By Judi Hasson, AOL Government
The congressional Super Committee has received several proposals to reduce the federal deficit with more pay freezes and less benefits for federal employees and a smaller federal workforce overall.
Specifically, there are proposals in both the House and Senate to eliminate benefits that help make federal jobs a magnet for good candidates - good pay, steady work, rare cutbacks and solid health insurance and pension benefits.
In a letter to the super committee last week, Sens. Joe Lieberman, I-Conn., and Susan Collins, R-Maine, called for extending federal employees' pay freeze - currently scheduled to last two years - into a third year, saving the federal treasury $32 billion.
"We are asking many dedicated, hard-working, and patriotic public servants to pay a price for fiscal and economic conditions for which they are not responsible," their Oct. 14 letter said. "But people across the country are struggling, most especially those who are suffering from historic levels of unemployment, and all Americans, including those of us in the public sector, must help get our country out of the hole we are in."
Among their proposals:
- Ending the practice of allowing federal workers to use their unused sick leave toward retirement. That would save a relatively small $561 million over 10 years.
- Reforming civilian retirement by calculating benefits based on a retiree's annual salary from his or her highest five years of service as compared to the current system of calculations based on the highest three years of an employee's salary. It would save $4 to $5 billion by 2020.
- Caps on contracting contractors to do federal job, cutting agencies reliance on contractors by 15 percent in 2012, a potential savings of $6 billion.
But Lieberman and Collins strongly oppose limiting the federal workforce, one idea that House Republicans are pushing.
"We believe it would be unwise to impose rigid, arbitrary limitations on hiring or on federal employee levels. This approach could force agencies to rely on a less efficient mix of personnel, including more expensive contract personnel, and have the counterproductive effect of actually raising the cost of achieving the agency's mission," they said in their letter.
There are proposals from the House Republican leaders to get needed savings from the federal workforce, too.
GOP lawmakers recommended cutting the workforce by 10 percent through attrition, hiring one new worker for every three who leave, extending the two-year civilian pay freeze for an additional three years, eliminating step salary increases and cutting back pension benefits.

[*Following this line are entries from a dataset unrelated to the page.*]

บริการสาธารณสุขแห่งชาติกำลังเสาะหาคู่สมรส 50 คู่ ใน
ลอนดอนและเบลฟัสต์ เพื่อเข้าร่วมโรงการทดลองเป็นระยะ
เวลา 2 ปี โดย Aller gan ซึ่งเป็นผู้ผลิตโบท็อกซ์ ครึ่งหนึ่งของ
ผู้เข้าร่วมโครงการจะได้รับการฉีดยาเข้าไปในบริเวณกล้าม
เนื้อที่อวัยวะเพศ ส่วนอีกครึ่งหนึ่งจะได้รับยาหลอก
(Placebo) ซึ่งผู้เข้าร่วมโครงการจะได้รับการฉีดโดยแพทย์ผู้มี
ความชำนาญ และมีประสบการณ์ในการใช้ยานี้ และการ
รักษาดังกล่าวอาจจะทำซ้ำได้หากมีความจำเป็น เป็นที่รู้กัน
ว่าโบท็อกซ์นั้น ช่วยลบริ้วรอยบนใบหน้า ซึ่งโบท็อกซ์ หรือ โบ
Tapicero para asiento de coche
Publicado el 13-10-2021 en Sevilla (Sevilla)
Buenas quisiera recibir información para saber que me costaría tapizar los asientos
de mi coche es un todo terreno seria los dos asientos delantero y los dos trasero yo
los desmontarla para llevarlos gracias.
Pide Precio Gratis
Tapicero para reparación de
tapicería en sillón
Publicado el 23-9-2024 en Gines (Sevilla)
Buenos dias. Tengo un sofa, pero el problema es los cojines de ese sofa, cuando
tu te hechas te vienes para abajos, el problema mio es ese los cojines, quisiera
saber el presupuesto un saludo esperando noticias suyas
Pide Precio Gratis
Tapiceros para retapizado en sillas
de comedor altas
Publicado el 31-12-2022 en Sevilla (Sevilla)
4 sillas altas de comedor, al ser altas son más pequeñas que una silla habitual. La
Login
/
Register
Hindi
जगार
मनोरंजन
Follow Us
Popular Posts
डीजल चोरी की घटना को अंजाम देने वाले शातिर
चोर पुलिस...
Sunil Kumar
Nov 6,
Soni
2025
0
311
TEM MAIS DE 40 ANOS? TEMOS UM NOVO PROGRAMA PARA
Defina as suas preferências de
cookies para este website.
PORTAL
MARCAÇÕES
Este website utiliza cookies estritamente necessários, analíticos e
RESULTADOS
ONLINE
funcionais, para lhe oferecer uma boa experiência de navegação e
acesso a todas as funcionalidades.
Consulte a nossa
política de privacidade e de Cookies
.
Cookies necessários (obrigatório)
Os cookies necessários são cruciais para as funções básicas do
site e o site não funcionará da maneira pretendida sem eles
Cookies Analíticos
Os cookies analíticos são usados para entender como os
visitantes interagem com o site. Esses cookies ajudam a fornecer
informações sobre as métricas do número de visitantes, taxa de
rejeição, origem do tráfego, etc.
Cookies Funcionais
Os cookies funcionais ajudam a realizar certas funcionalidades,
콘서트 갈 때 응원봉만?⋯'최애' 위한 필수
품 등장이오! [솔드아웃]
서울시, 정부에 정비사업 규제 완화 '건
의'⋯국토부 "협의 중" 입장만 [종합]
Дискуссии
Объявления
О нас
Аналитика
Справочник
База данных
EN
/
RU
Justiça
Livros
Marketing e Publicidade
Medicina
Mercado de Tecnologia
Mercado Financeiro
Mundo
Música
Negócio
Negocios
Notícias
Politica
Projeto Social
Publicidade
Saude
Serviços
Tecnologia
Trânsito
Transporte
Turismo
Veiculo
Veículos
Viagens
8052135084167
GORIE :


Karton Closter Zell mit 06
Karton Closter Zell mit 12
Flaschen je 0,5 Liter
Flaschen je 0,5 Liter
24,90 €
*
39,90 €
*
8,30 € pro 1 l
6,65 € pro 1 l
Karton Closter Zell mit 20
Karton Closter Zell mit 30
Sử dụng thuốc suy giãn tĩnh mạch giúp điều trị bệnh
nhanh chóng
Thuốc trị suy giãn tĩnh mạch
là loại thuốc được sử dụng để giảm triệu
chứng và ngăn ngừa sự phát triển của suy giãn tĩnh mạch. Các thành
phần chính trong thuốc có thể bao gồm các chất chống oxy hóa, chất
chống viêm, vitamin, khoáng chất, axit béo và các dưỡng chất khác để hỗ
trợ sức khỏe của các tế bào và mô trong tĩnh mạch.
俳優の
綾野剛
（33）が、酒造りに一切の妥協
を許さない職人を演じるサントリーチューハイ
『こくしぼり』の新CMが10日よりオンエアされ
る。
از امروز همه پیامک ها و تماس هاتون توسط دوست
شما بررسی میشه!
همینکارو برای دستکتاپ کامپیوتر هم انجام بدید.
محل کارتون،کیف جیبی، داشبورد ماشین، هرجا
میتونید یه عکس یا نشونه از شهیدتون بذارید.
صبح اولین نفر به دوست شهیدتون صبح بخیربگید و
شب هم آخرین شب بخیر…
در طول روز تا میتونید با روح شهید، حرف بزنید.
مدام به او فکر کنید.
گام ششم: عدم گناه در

Rep. Darrell Issa, R-Calif.,chairman of the House Committee on Oversight and Government Reform, said the proposals would save $375 billion over 10 years.
Meanwhile, House Democrats submitted their own set of recommendations to the super committee. They called for extended caps on contractor salaries and urged the committee to go easy on federal workers.
Federal union chiefs swiftly attacked the proposals out there. The super committee has to come up with a plan by the end of November or automatic cuts will sweep across the federal government.
Many federal agencies already are offering early retirement packages to employees close to retirement to get their payroll numbers down. The Justice Department's antitrust division has offered a $25,000 bonus for any employee who took them up on the deal. The committee must decide by Thanksgiving how to slash $1.5 trillion over 10 years.
"Federal employees have sacrificed more than any other group, giving up two years of pay increases to help lower the country's deficit. It's time to pass the hat and ask others to pay their fair share," said John Gage, president of the American Federation of Government Employees.
National Treasury Employees Union President Colleen Kelley called the Senate proposal an exercise that would damage services for all Americans.
"The results would be to degrade the quality and availability of services the American people expect and depend on, put serious roadblocks in the way of agency recruitment and retention efforts, and place an unfair burden on federal workers," Kelley said in a statement.